Vários analistas apontam que no Oriente Médio uma nova geração está se radicalizando contra Israel e o imperialismo. Ao mesmo tempo, neste ano, a solidariedade com o povo palestino foi ouvida nos países ocidentais de uma forma que não ocorria há décadas, com mobilizações massivas e uma vanguarda estudantil ocupando campi universitários, denunciando a cumplicidade dos governos imperialistas. Qual é a importância desse movimento para a resistência palestina e a luta contra o imperialismo?
O movimento nos países centrais é fundamental para a vitória das massas palestinas. Apesar da brutal repressão policial, da perseguição pelas reitorias das universidades, que, no imediato, fizeram a luta retroceder ou reduzir sua atividade, é um processo profundo, uma mudança na consciência de amplos setores das novas gerações, o que inclui o surgimento de organizações judaicas antissionistas (como a Jewish Voice for Peace nos Estados Unidos), que não apenas repudiam os crimes do Estado de Israel, mas denunciam seu caráter colonial. Caso a guerra no Oriente Médio se intensifique, levando a uma guerra entre Israel/Estados Unidos e o Irã, esse movimento não só será reativado, como provavelmente atingirá uma maior massividade e desenvolverá suas tendências à radicalidade política e seus elementos anti-imperialistas.
Intelectuais judeus antissionistas como Ilan Pappé e outros apontaram que a ideia de “dois Estados” convivendo harmoniosamente é uma quimera, enquanto se mantiverem as bases de um Estado de ocupação colonial e de apartheid. Em que medida o que está acontecendo confirma esse ponto de vista e qual é a posição dos socialistas revolucionários para uma solução profunda para a Palestina?

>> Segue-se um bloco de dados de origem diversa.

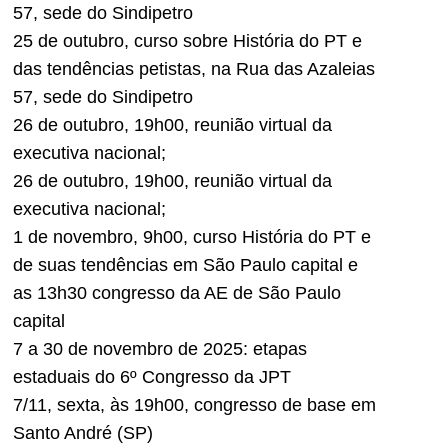
57, sede do Sindipetro
25 de outubro, curso sobre História do PT e
das tendências petistas, na Rua das Azaleias
57, sede do Sindipetro
26 de outubro, 19h00, reunião virtual da
executiva nacional;
26 de outubro, 19h00, reunião virtual da
executiva nacional;
1 de novembro, 9h00, curso História do PT e
de suas tendências em São Paulo capital e
as 13h30 congresso da AE de São Paulo
capital
7 a 30 de novembro de 2025: etapas
estaduais do 6º Congresso da JPT
7/11, sexta, às 19h00, congresso de base em
Santo André (SP)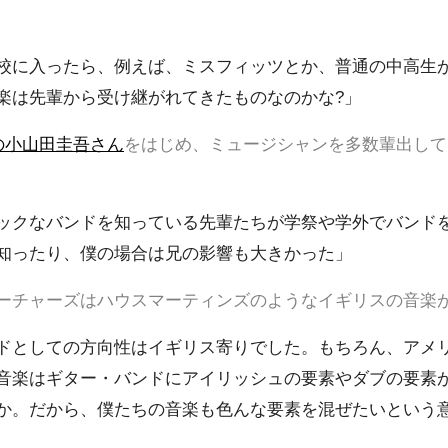
校に入ったら、例えば、ミスフィッツとか、普通の中高生
楽は先輩から受け継がれてきたものなのかな?」
iusの小山田圭吾さん
をはじめ、ミュージシャンを多数輩出して
ックなバンドを知っている先輩たちが学祭や学外でバンド
知ったり、僕の場合は兄の影響も大きかった」
ーチャーズはハウスマーティンズのようなイギリスの音楽
ドとしての方向性はイギリス寄りでした。もちろん、アメ
音楽はギター・バンドにアイリッシュの要素やダブの要素
か。だから、僕たちの音楽も色んな要素を混ぜたいという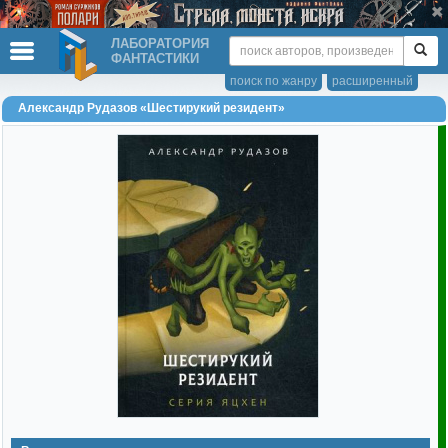
ЛАБОРАТОРИЯ
ФАНТАСТИКИ
поиск по жанру
расширенный
Александр Рудазов «Шестирукий резидент»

O genocídio em Gaza, a expansão da guerra, os planos de anexação e colonização do Estado de Israel (e não apenas do governo Netanyahu) confirmam absolutamente esse lúcido diagnóstico de Ilan Pappé, que propõe como solução “uma Palestina desionizada” no território histórico, onde os refugiados possam retornar e não haja discriminação étnica, cultural ou religiosa. Além de intelectuais e acadêmicos como Pappé, há organizações como a campanha Boicote, Desinvestimento e Sanções (BDS), que há anos utilizam diversos métodos para expor o caráter racista e segregacionista do Estado de Israel, ou a chamada One Democratic State Campaign, na qual se reúnem pessoas de origem judaica e palestinos com o objetivo comum de pôr fim ao regime colonial, apoiado pelo imperialismo. Os socialistas revolucionários compartilham com eles a necessidade de acabar com a ocupação colonial e o regime de apartheid, pois a suposta solução de “dois Estados” não fazia mais do que legitimá-los. Além disso, também defendemos a dimensão internacional da luta palestina. Sustentamos que, para acabar com o regime de apartheid e a opressão contra o povo palestino, é necessário eliminar suas bases materiais. Por isso, acreditamos que a única solução verdadeiramente progressiva é lutar por uma Palestina operária e socialista, pois só um Estado cujo objetivo seja acabar com toda opressão e exploração poderá garantir a convivência democrática e pacífica entre árabes e judeus, como um primeiro passo rumo a uma federação socialista no Oriente Médio.